• **Work task**:
Your answer must be a word-for-word copy of the listing, with all pictures excluded.

• **Source data**:
___

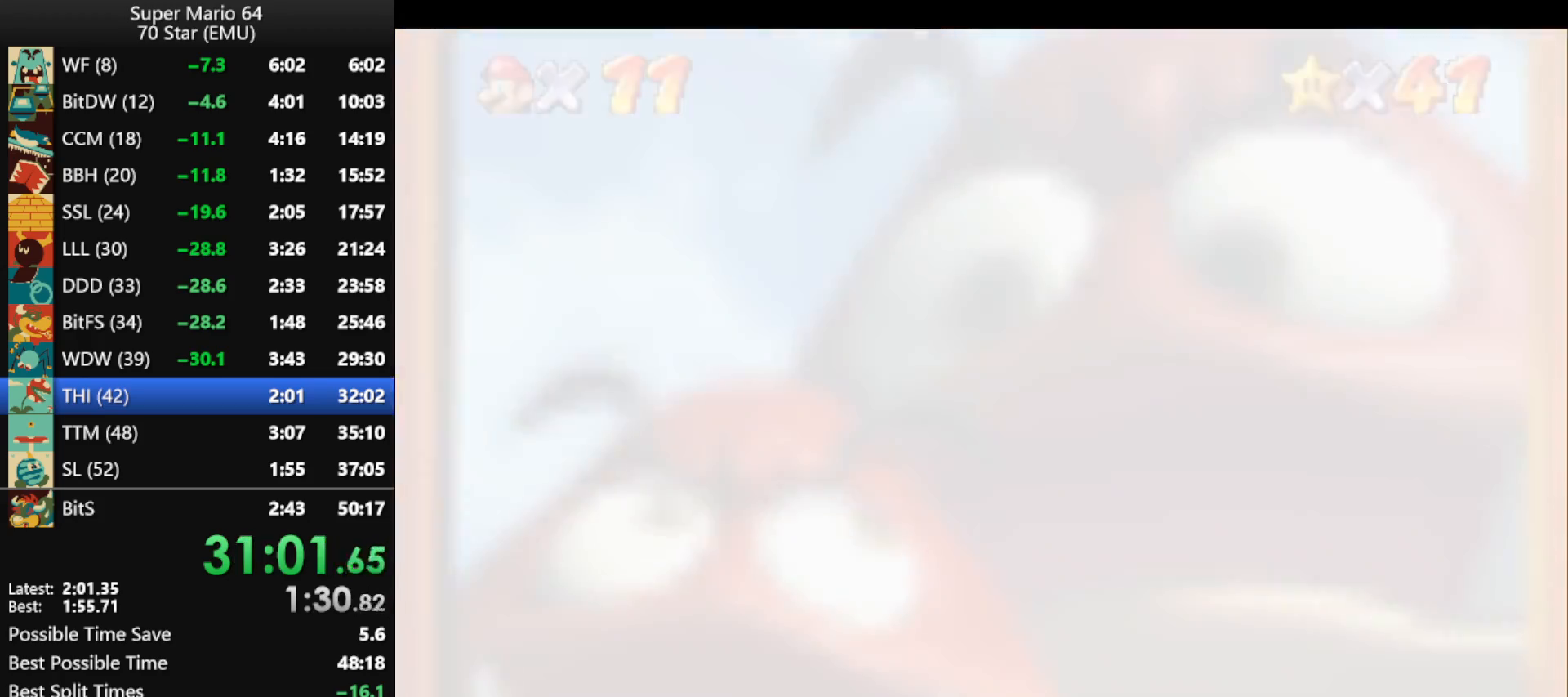
{"buttons": [], "left_stick": "center", "events": [[67, "A", "up"], [100, "A", "down"], [200, "A", "up"], [300, "A", "down"], [333, "A", "up"], [433, "A", "down"], [500, "A", "up"]]}
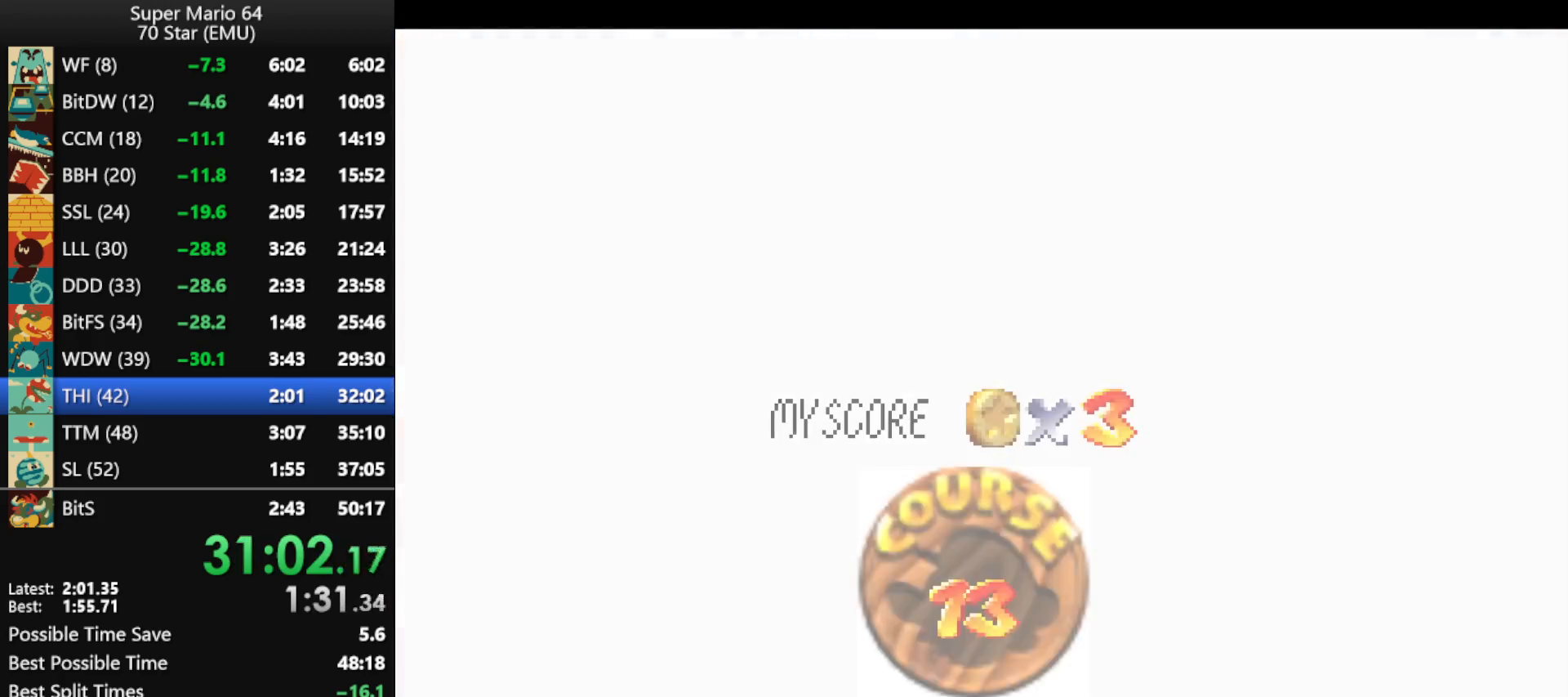
{"buttons": [], "left_stick": "center", "events": [[100, "A", "down"], [200, "A", "up"], [233, "A", "down"], [500, "A", "up"]]}
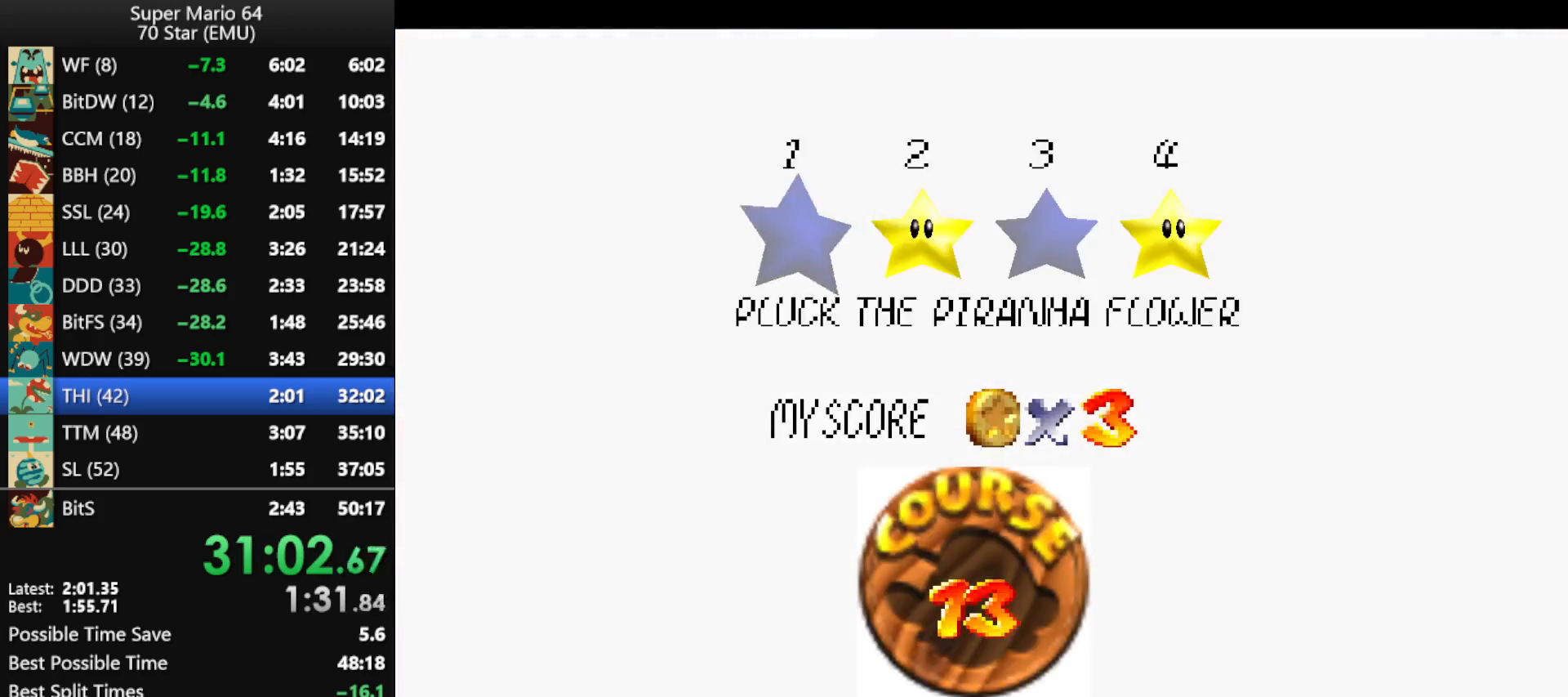
{"buttons": [], "left_stick": "center", "events": [[67, "A", "down"], [167, "A", "up"], [267, "A", "down"], [333, "A", "up"], [400, "A", "down"], [500, "A", "up"]]}
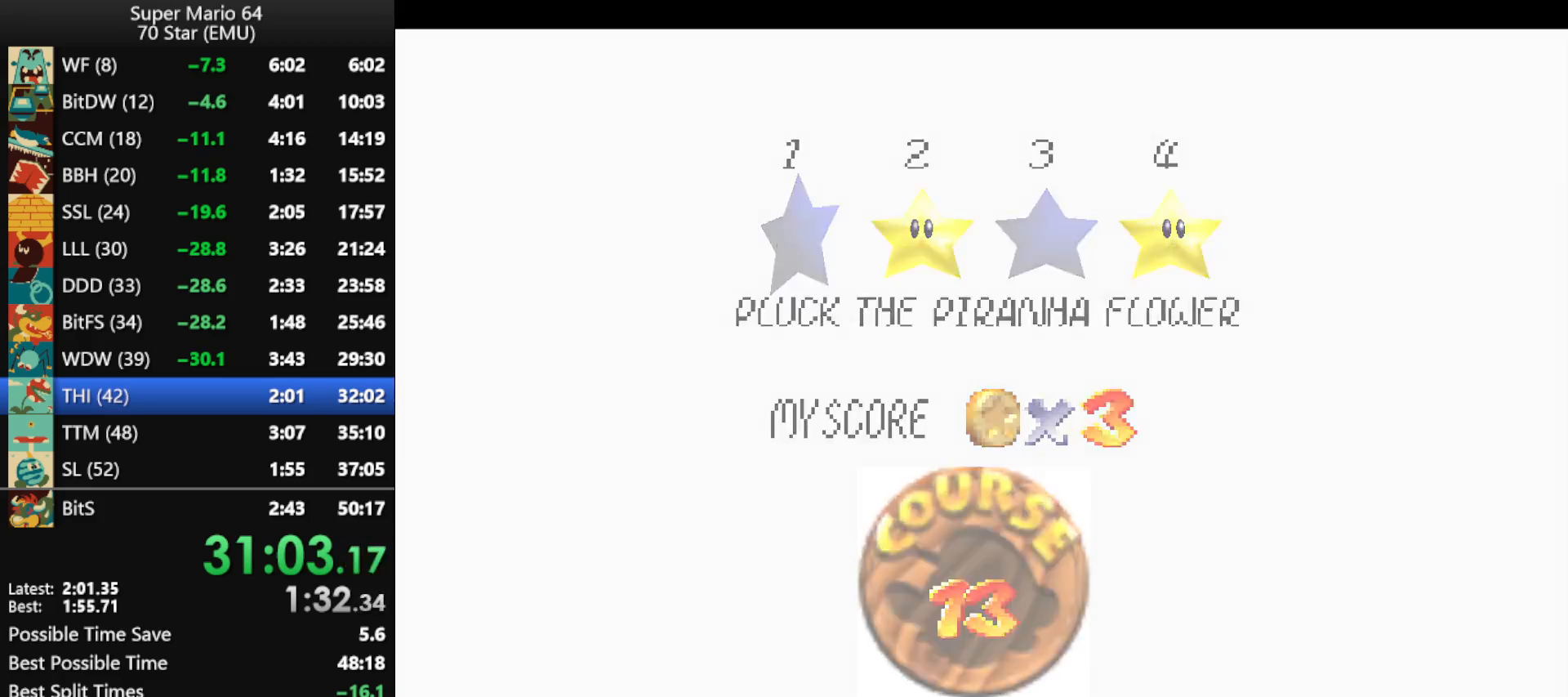
{"buttons": [], "left_stick": "center", "events": [[33, "A", "down"], [133, "A", "up"], [200, "A", "down"], [333, "A", "up"]]}
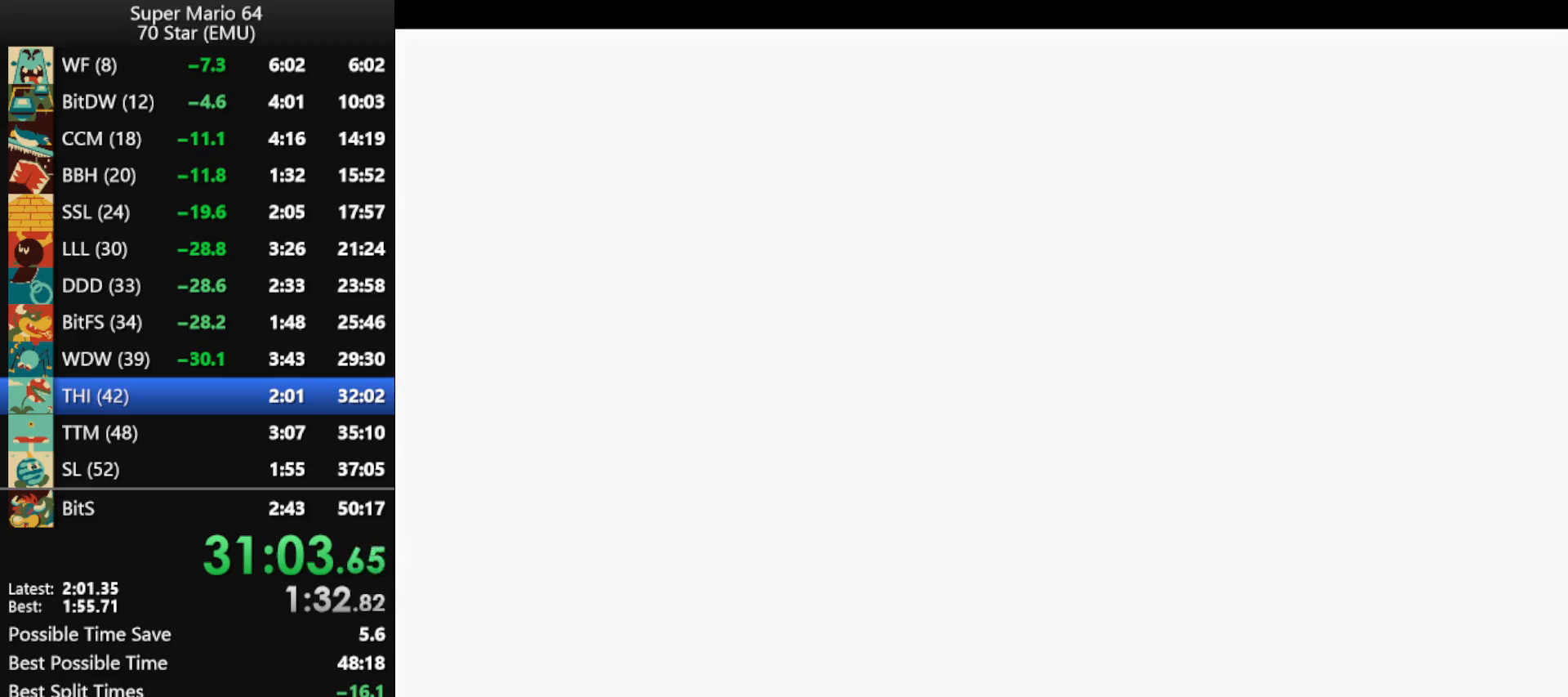
{"buttons": ["R1", "C_DOWN", "C_RIGHT"], "left_stick": "center", "events": [[200, "A", "down"], [267, "A", "up"], [367, "C_DOWN", "down"], [367, "R1", "down"], [400, "C_RIGHT", "down"]]}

___

• **Answer box**:
{"buttons": [], "left_stick": "center", "events": [[67, "A", "up"], [100, "A", "down"], [200, "A", "up"], [300, "A", "down"], [333, "A", "up"], [433, "A", "down"], [500, "A", "up"]]}
{"buttons": [], "left_stick": "center", "events": [[100, "A", "down"], [200, "A", "up"], [233, "A", "down"], [500, "A", "up"]]}
{"buttons": [], "left_stick": "center", "events": [[67, "A", "down"], [167, "A", "up"], [267, "A", "down"], [333, "A", "up"], [400, "A", "down"], [500, "A", "up"]]}
{"buttons": [], "left_stick": "center", "events": [[33, "A", "down"], [133, "A", "up"], [200, "A", "down"], [333, "A", "up"]]}
{"buttons": ["R1", "C_DOWN", "C_RIGHT"], "left_stick": "center", "events": [[200, "A", "down"], [267, "A", "up"], [367, "C_DOWN", "down"], [367, "R1", "down"], [400, "C_RIGHT", "down"]]}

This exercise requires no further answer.